Tie one end of the string or dental floss to your creation and wind the other end around the pencil or popsicle stick. It will rest on your jar like so.
Test your creation to make sure your shape fits into the jar without touching the sides. Remove from the jar temporarily.
Carefully fill the jar with boiling water. Add food coloring if you wish (I added 5 drops, which resulted in blush pink crystals. Lesson: don’t be shy with the food coloring.)
Next, carefully add the Borax, one tablespoon at a time. As scientists, your goal is to create a saturated mixture, one that can not absorb any more of the Borax, which is typically 3-4 tablespoons per cup of water.
Carefully lower your creation back into the jar with the pencil resting on the lip. Again, take care that your pipe cleaner clears the sides and bottom of the container.
As noted above, you can check in every couple of hours make scientific observations, or you can leave it for the better part of a day. As you can see below, my red solution yielded a faintly pink heart, so if you want boldly colored crystals, add food coloring with a liberal touch.

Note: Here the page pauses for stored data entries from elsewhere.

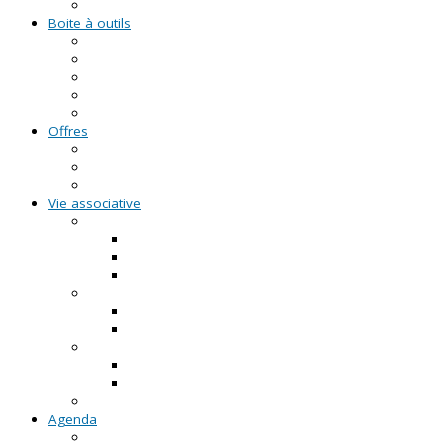
Formations civiques et citoyennes (FCC)
Boite à outils
Fiches pratiques
Documents types
Guide Pratique de l'Association
FAQ - Questions/Réponses
Location d'outils pédagogiques
Offres
Emplois
Missions de services civiques
Stages
Vie associative
On créé notre asso
Comment faire ?
Le projet associatif
Les documents types
On gère notre asso
Actualités
Notre accompagnement à la gestion
On emploie dans notre asso
Actualités sur l'emploi
Notre accompagnement à l'emploi
Appels à projets
Agenda
Permanences du CRVA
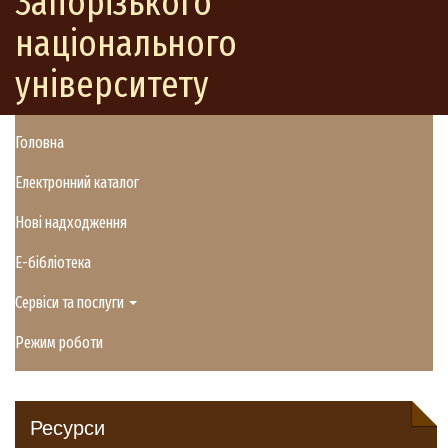
Запорізького
національного
університету
Головна
Електронний каталог
Нові надходження
E-бібліотека
Сервіси та послуги
Режим роботи
Ресурси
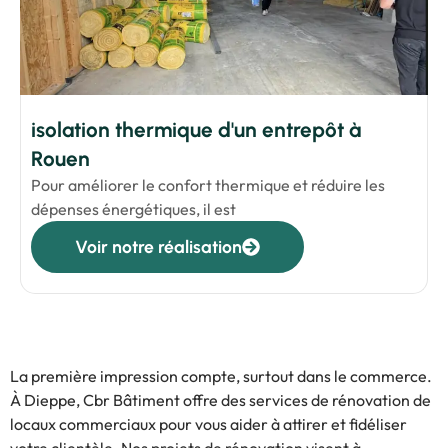
isolation thermique d'un entrepôt à
Rouen
Pour améliorer le confort thermique et réduire les
dépenses énergétiques, il est
Voir notre réalisation
La première impression compte, surtout dans le commerce.
À Dieppe, Cbr Bâtiment offre des services de rénovation de
locaux commerciaux pour vous aider à attirer et fidéliser
votre clientèle. Nos projets de rénovation visent à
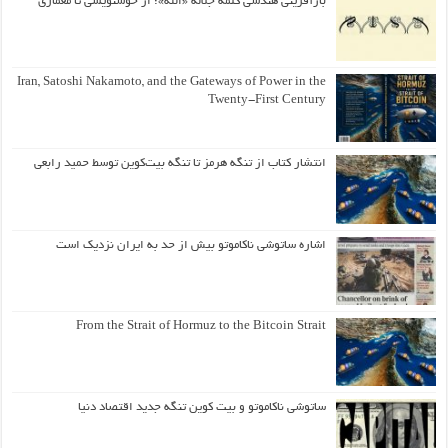
بازآفرینی هندسی کلمه جلاله «الله»؛ از خوشنویسی تا معماری
Iran, Satoshi Nakamoto, and the Gateways of Power in the
Twenty-First Century
انتشار کتاب از تنگه هرمز تا تنگه بیت‌کوین توسط حمید رابعی
اشاره ساتوشی ناکاموتو بیش از حد به ایران نزدیک است
From the Strait of Hormuz to the Bitcoin Strait
ساتوشی ناکاموتو و بیت کوین تنگه جدید اقتصاد دنیا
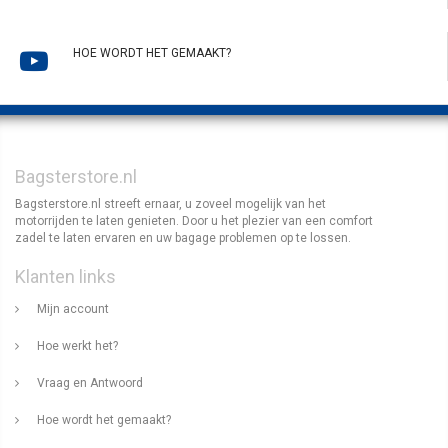
HOE WORDT HET GEMAAKT?
Bagsterstore.nl
Bagsterstore.nl streeft ernaar, u zoveel mogelijk van het
motorrijden te laten genieten. Door u het plezier van een comfort
zadel te laten ervaren en uw bagage problemen op te lossen.
Klanten links
Mijn account
Hoe werkt het?
Vraag en Antwoord
Hoe wordt het gemaakt?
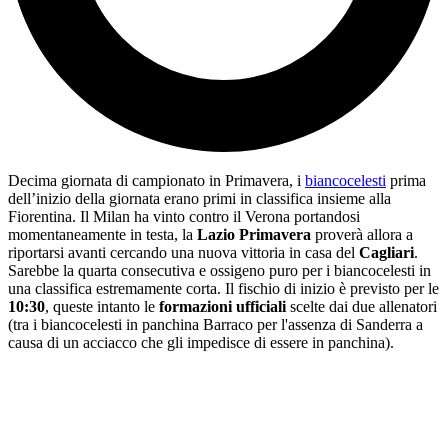
Decima giornata di campionato in Primavera, i
biancocelesti
prima
dell’inizio della giornata erano primi in classifica insieme alla
Fiorentina. Il Milan ha vinto contro il Verona portandosi
momentaneamente in testa, la
Lazio Primavera
proverà allora a
riportarsi avanti cercando una nuova vittoria in casa del
Cagliari
.
Sarebbe la quarta consecutiva e ossigeno puro per i biancocelesti in
una classifica estremamente corta. Il fischio di inizio è previsto per le
10:30
, queste intanto le
formazioni ufficiali
scelte dai due allenatori
(tra i biancocelesti in panchina Barraco per l'assenza di Sanderra a
causa di un acciacco che gli impedisce di essere in panchina).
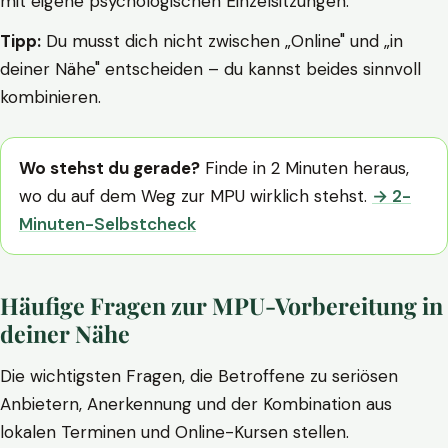
mit eigene psychologischen Einzelsitzungen.
Tipp:
Du musst dich nicht zwischen „Online" und „in
deiner Nähe" entscheiden – du kannst beides sinnvoll
kombinieren.
Wo stehst du gerade?
Finde in 2 Minuten heraus,
wo du auf dem Weg zur MPU wirklich stehst.
→ 2-
Minuten-Selbstcheck
Häufige Fragen zur MPU-Vorbereitung in
deiner Nähe
Die wichtigsten Fragen, die Betroffene zu seriösen
Anbietern, Anerkennung und der Kombination aus
lokalen Terminen und Online-Kursen stellen.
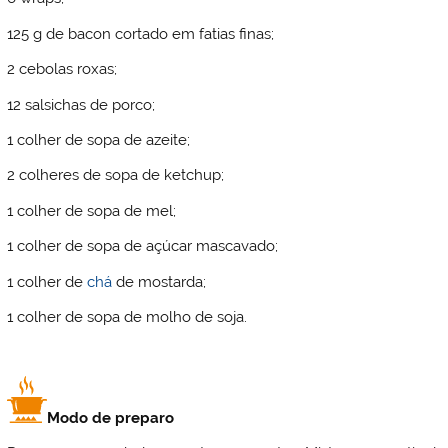
125 g de bacon cortado em fatias finas;
2 cebolas roxas;
12 salsichas de porco;
1 colher de sopa de azeite;
2 colheres de sopa de ketchup;
1 colher de sopa de mel;
1 colher de sopa de açúcar mascavado;
1 colher de
chá
de mostarda;
1 colher de sopa de molho de soja.
Modo de preparo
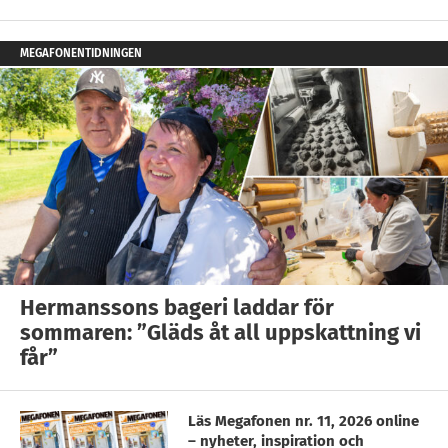
MEGAFONENTIDNINGEN
Hermanssons bageri laddar för
sommaren: ”Gläds åt all uppskattning vi
får”
Läs Megafonen nr. 11, 2026 online
– nyheter, inspiration och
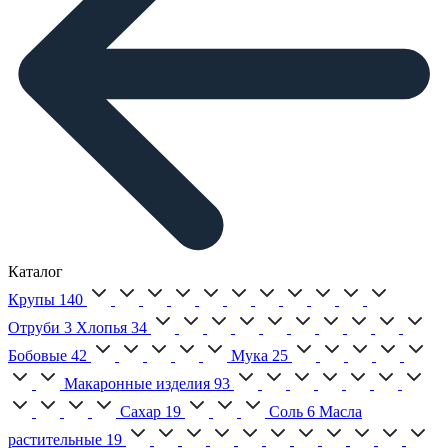
Каталог
Крупы
140
Отруби
3
Хлопья
34
Бобовые
42
Мука
25
Макаронные изделия
93
Сахар
19
Соль
6
Масла
растительные
19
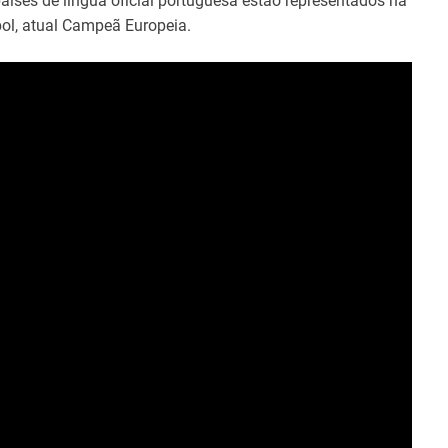
países de língua oficial portuguesa estão representados na
bol, atual Campeã Europeia.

Do not eat your crystal creation!
When you mix Borax and water, you create a solution. Water is the solvent and Borax is the solute, or the substance that gets mixed in and dissolved. When the solution can not accommodate any more Borax, it is said to be saturated. You know it’s saturated because when you try to add more Borax, it won’t dissolve. The saturation point depends on temperature and pressure. Because the arrangement of molecules in the boiling water is looser than that of cold water and therefore has more room to dissolve Borax. On tastier or more practical note, this is why you boil the water before you add sugar when you make sweet tea, even though you drink it cold.
Try this a few times, but change one aspect or variable each time and observe the results. Compare and contrast your findings as you make those changes. For example, try chilling your Borax solution more quickly to see how that affects crystal size and growth. Will the crystals grow on string or paperclips? What else can you change?
If you have access to a microscope (maybe on your cell phone?) use it to examine the Borax crystals. Compare these to other readily available crystals in your home, like salt and sugar.
See Borax in its natural setting. Really! You can see remnants of the old Borax mines in Death Valley National Park. I visited a few years ago and was surprised to learn that the “20 Mule Teams” like the one on the box above were real more than just a corporate logo. Back in the day, they hauled Borax for the Harmony Borax Works.
*One of my boys had a great appreciation of bling as a young child, but they never cared much for the Fairy Garden concept. My young skeptics only (begrudgingly) accepted the Tooth Fairy because she left money for them.